=== Given entries ===

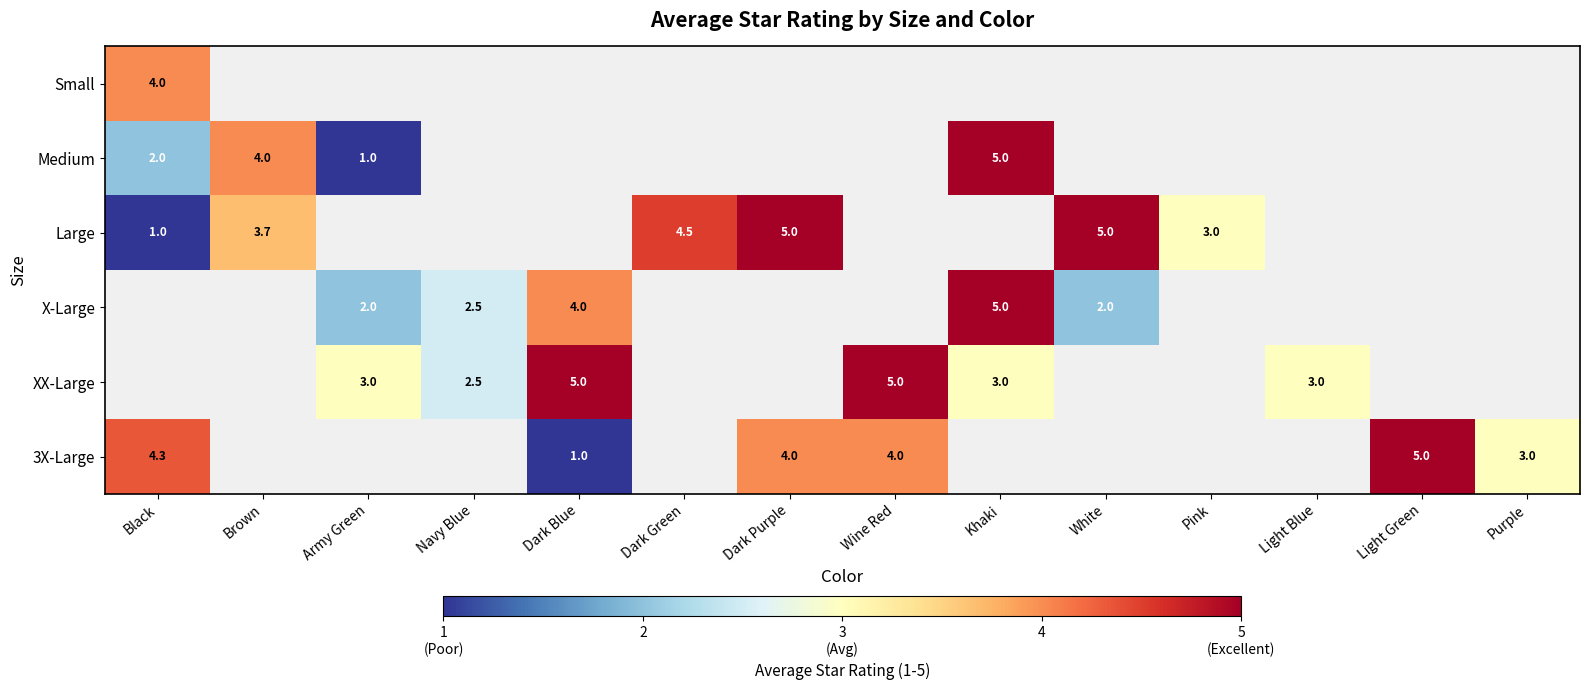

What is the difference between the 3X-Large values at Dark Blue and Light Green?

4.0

===
=== Given entries ===

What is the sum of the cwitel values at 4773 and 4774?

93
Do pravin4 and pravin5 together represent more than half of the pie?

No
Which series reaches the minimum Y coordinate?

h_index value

===
=== Given entries ===

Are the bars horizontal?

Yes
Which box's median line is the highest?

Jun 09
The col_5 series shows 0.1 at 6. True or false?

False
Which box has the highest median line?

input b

===

*What to produce*: Copy out everything from the line that contains "What is the sum" down to the line that contains "h_index value", both included, with each line reproduced as it stands.

*Exercise solution*:
What is the sum of the cwitel values at 4773 and 4774?

93
Do pravin4 and pravin5 together represent more than half of the pie?

No
Which series reaches the minimum Y coordinate?

h_index value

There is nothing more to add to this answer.